Both our standard of review and the factors to be considered in evaluating the
reasonableness of the sentence are well-established. See State v. Hernandez, 121 Idaho 114, 822
P.2d 1011 (Ct. App. 1991); State v. Lopez, 106 Idaho 447, 680 P.2d 869 (Ct. App. 1984); State v.
Toohill, 103 Idaho 565, 650 P.2d 707 (Ct. App. 1982). When reviewing the length of a sentence,
we consider the defendant’s entire sentence. State v. Oliver, 144 Idaho 722, 726, 170 P.3d 387,
391 (2007).
After a person has been convicted of a crime, a district court may, in its discretion,
withhold judgment. I.C. § 19-2601(3); State v. Trejo, 132 Idaho 872, 880, 979 P.2d 1230, 1238
(Ct. App. 1999). Refusal to grant a withheld judgment will not be deemed an abuse of discretion
if the trial court has sufficient information to determine that a withheld judgment would be
inappropriate. State v. Edghill, 134 Idaho 218, 219, 999 P.2d 255, 256 (Ct. App. 2000); State v.

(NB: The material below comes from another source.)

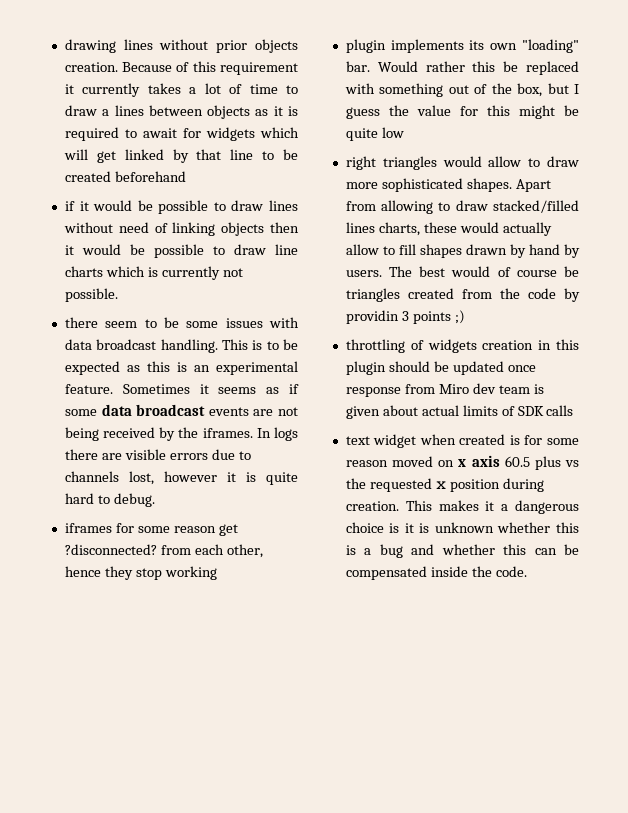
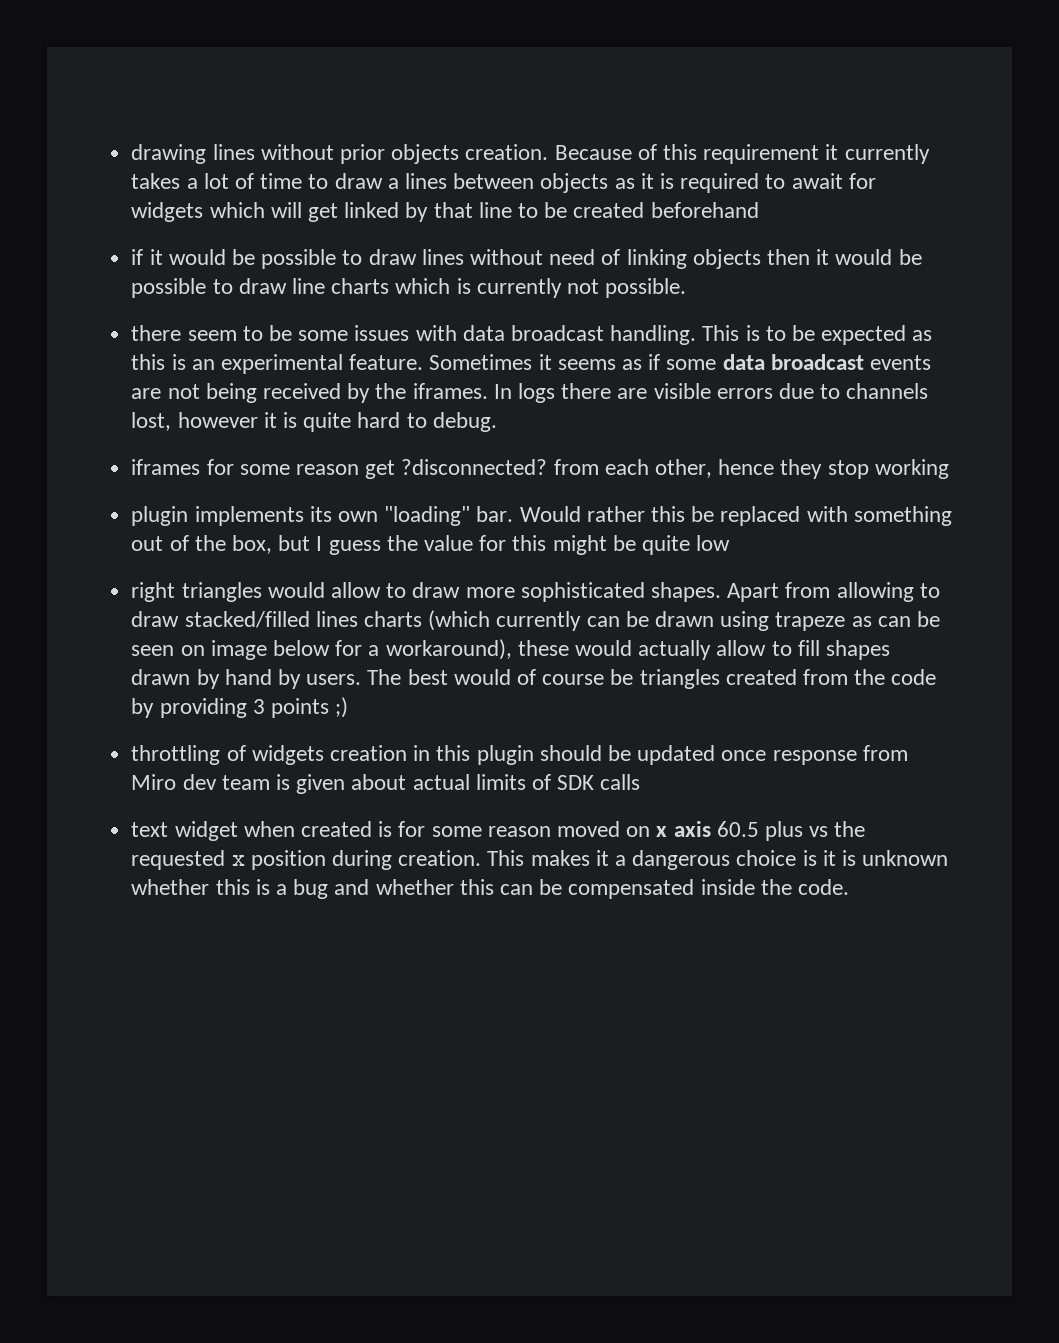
[378,222,420,236] charts, -> [363,610,941,631] [131,639,512,660] charts (which currently can be drawn using trapeze as can be seen on image below for a workaround),
[345,310,399,324] providin -> [159,698,247,718] providing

Geier, 109 Idaho 963, 965, 712 P.2d 664, 666 (Ct. App. 1985).
Thueson requested a withheld judgment at sentencing. The district court carefully and
thoroughly considered the goals of sentencing when it denied Thueson’s request for a withheld
judgment. Based on the record before this Court, we conclude that the district court’s denial of
Thueson’s request for a withheld judgment, at the time of sentencing, was not an abuse of
discretion.
Applying these sentencing standards, and having reviewed the record in this case, we
cannot say that the district court abused its discretion in denying Thueson’s request for a
withheld judgment or in imposing probation with underlying consecutive unified sentences of
three years, with minimum periods of confinement of one year. Therefore, Thueson’s judgment
of conviction and sentences are affirmed.